SUPPLIED ENTRIES
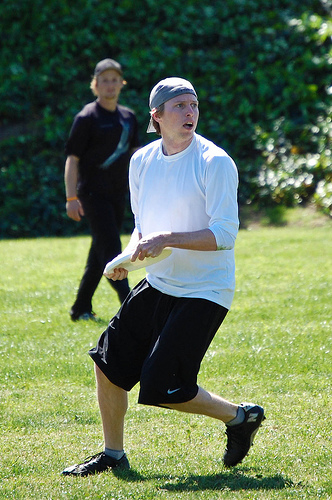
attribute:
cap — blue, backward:
[93, 58, 121, 78]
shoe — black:
[223, 399, 264, 467]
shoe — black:
[62, 451, 129, 477]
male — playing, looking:
[63, 77, 263, 480]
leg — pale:
[93, 281, 173, 449]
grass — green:
[1, 226, 330, 500]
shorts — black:
[89, 279, 229, 407]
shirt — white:
[104, 129, 239, 309]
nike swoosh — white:
[165, 385, 182, 395]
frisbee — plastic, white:
[104, 244, 173, 280]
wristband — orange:
[68, 194, 78, 204]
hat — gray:
[148, 74, 196, 134]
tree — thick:
[2, 2, 331, 239]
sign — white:
[248, 412, 259, 424]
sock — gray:
[229, 406, 248, 428]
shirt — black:
[66, 101, 139, 205]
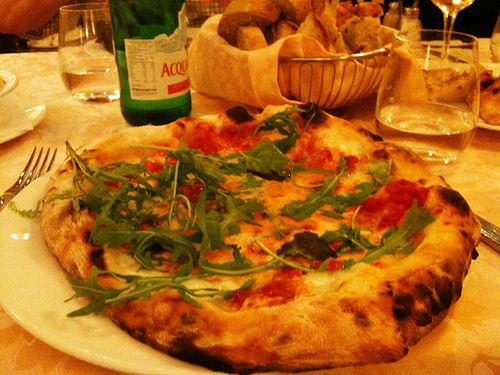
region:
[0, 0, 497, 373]
food sitting on table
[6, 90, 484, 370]
pizza hanging off plate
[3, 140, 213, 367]
dinner plate is white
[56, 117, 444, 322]
green vegetable on top pizza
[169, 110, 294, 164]
red sauce on pizza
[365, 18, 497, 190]
glass next to pizza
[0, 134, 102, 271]
fork next to plate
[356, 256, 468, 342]
pizza crust has brown spot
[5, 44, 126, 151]
tablecloth has floral print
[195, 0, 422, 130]
basket is made of metal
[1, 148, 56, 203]
a silver fork on the table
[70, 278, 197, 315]
a piece of green lettuce on the pizza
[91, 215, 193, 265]
a piece of green lettuce on the pizza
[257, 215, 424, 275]
a piece of green lettuce on the pizza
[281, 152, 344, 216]
a piece of green lettuce on the pizza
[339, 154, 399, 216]
a piece of green lettuce on the pizza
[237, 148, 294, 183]
a piece of green lettuce on the pizza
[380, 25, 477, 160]
a clear round short glass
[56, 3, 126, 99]
a clear round short glass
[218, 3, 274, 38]
a piece of sliced bread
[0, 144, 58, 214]
gray metal fork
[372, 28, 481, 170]
cup of water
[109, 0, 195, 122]
green bottle on the table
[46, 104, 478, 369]
vegetable pizza on white plate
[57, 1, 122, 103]
cup of water next to green bottle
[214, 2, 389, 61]
bread into gray basket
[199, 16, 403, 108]
gray metal basket where bread is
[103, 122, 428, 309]
melted cheese on pizza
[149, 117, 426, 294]
sliced red tomatoes on pizza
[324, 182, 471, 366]
toast borders of pizza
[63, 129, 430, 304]
The green garnish on the pizza.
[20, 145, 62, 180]
The points on the fork.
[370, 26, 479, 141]
The glass cup on the table.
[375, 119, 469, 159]
The liquid in the glass cup.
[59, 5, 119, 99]
The glass cup next to the green bottle.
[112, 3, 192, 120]
The green bottle on the table.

TASK DESCRIPTION
Copy the listing above word for word, from start to finish, leaving out the pictures.

TASK RESPONSE
attribute:
cap — blue, backward:
[93, 58, 121, 78]
shoe — black:
[223, 399, 264, 467]
shoe — black:
[62, 451, 129, 477]
male — playing, looking:
[63, 77, 263, 480]
leg — pale:
[93, 281, 173, 449]
grass — green:
[1, 226, 330, 500]
shorts — black:
[89, 279, 229, 407]
shirt — white:
[104, 129, 239, 309]
nike swoosh — white:
[165, 385, 182, 395]
frisbee — plastic, white:
[104, 244, 173, 280]
wristband — orange:
[68, 194, 78, 204]
hat — gray:
[148, 74, 196, 134]
tree — thick:
[2, 2, 331, 239]
sign — white:
[248, 412, 259, 424]
sock — gray:
[229, 406, 248, 428]
shirt — black:
[66, 101, 139, 205]
region:
[0, 0, 497, 373]
food sitting on table
[6, 90, 484, 370]
pizza hanging off plate
[3, 140, 213, 367]
dinner plate is white
[56, 117, 444, 322]
green vegetable on top pizza
[169, 110, 294, 164]
red sauce on pizza
[365, 18, 497, 190]
glass next to pizza
[0, 134, 102, 271]
fork next to plate
[356, 256, 468, 342]
pizza crust has brown spot
[5, 44, 126, 151]
tablecloth has floral print
[195, 0, 422, 130]
basket is made of metal
[1, 148, 56, 203]
a silver fork on the table
[70, 278, 197, 315]
a piece of green lettuce on the pizza
[91, 215, 193, 265]
a piece of green lettuce on the pizza
[257, 215, 424, 275]
a piece of green lettuce on the pizza
[281, 152, 344, 216]
a piece of green lettuce on the pizza
[339, 154, 399, 216]
a piece of green lettuce on the pizza
[237, 148, 294, 183]
a piece of green lettuce on the pizza
[380, 25, 477, 160]
a clear round short glass
[56, 3, 126, 99]
a clear round short glass
[218, 3, 274, 38]
a piece of sliced bread
[0, 144, 58, 214]
gray metal fork
[372, 28, 481, 170]
cup of water
[109, 0, 195, 122]
green bottle on the table
[46, 104, 478, 369]
vegetable pizza on white plate
[57, 1, 122, 103]
cup of water next to green bottle
[214, 2, 389, 61]
bread into gray basket
[199, 16, 403, 108]
gray metal basket where bread is
[103, 122, 428, 309]
melted cheese on pizza
[149, 117, 426, 294]
sliced red tomatoes on pizza
[324, 182, 471, 366]
toast borders of pizza
[63, 129, 430, 304]
The green garnish on the pizza.
[20, 145, 62, 180]
The points on the fork.
[370, 26, 479, 141]
The glass cup on the table.
[375, 119, 469, 159]
The liquid in the glass cup.
[59, 5, 119, 99]
The glass cup next to the green bottle.
[112, 3, 192, 120]
The green bottle on the table.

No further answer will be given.